Filter the entries for the word "elbow". Copy each line that has it.
___
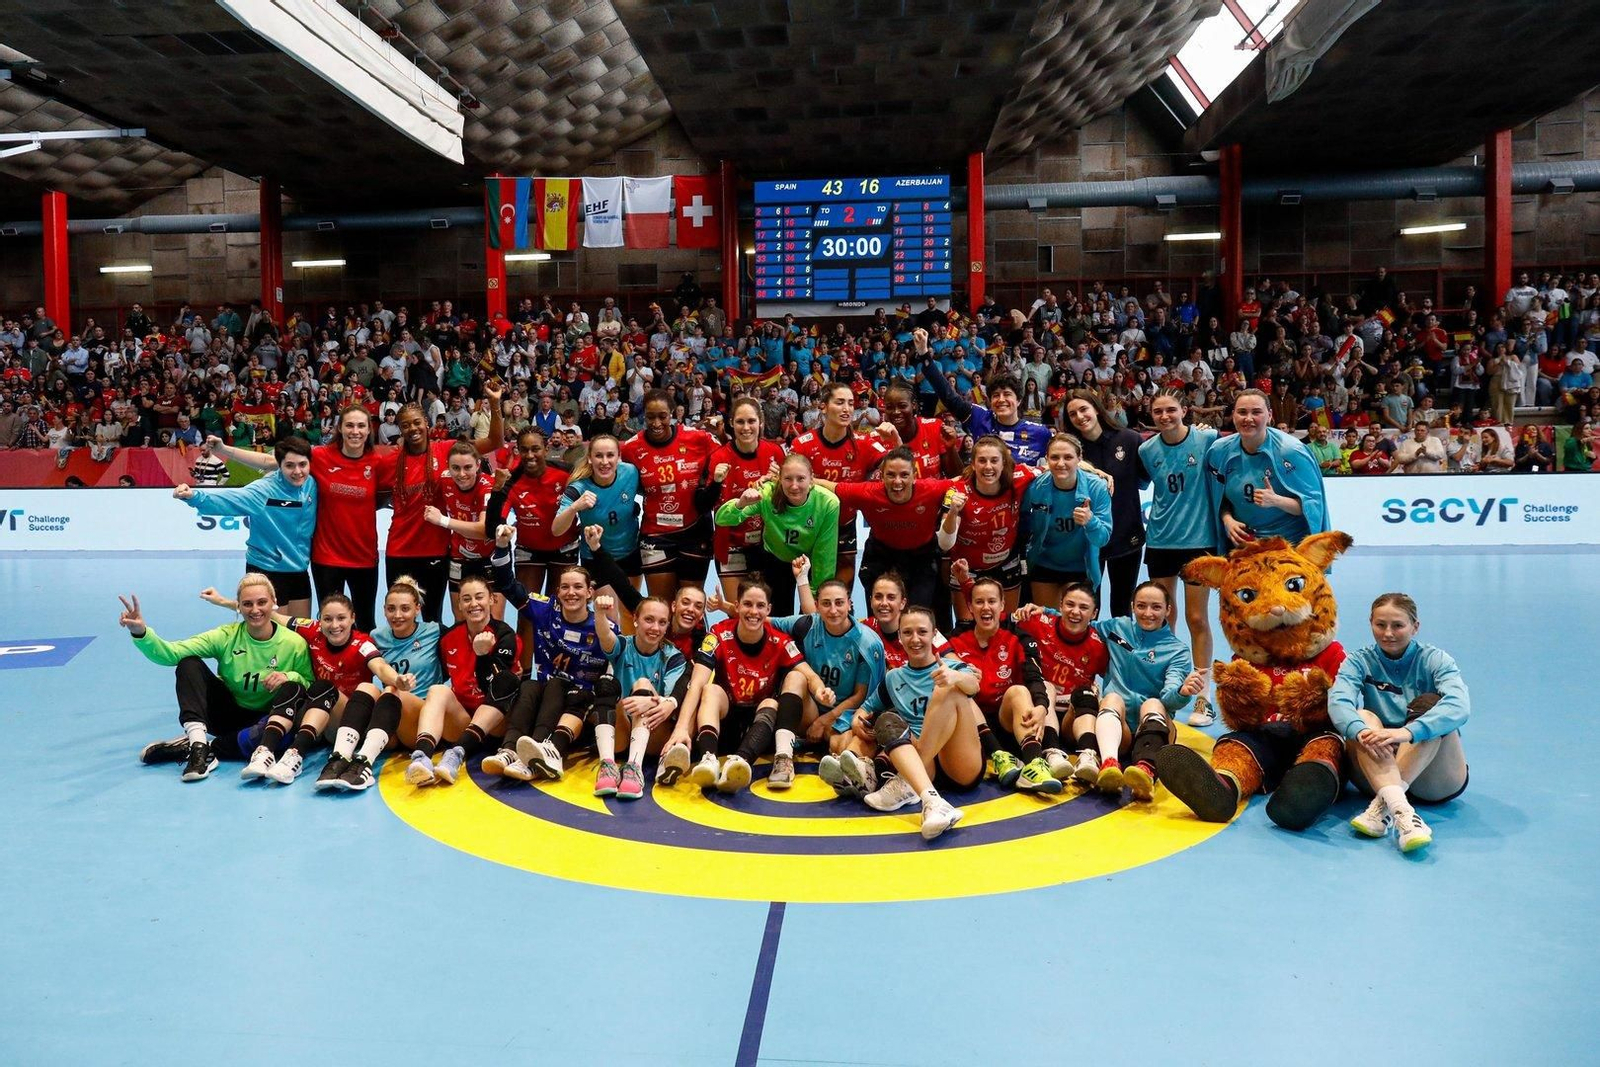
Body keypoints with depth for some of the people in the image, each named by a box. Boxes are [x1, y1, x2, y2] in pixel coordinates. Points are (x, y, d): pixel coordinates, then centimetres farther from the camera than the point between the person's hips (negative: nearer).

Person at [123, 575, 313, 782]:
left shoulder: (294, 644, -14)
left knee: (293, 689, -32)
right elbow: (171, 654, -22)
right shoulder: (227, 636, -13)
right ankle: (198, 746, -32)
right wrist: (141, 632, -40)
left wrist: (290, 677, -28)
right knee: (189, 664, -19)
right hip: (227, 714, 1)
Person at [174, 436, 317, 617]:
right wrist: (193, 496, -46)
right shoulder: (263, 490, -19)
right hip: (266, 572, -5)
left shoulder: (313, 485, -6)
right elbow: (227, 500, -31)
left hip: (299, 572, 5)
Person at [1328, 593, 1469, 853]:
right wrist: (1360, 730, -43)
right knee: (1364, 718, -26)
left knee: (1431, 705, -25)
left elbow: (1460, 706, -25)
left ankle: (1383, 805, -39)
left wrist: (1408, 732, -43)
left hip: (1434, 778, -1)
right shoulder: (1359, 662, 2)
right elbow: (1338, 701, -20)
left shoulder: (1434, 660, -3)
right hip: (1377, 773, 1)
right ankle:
___
Answer to the problem:
right elbow: (171, 654, -22)
right elbow: (227, 500, -31)
left elbow: (1460, 706, -25)
right elbow: (1338, 701, -20)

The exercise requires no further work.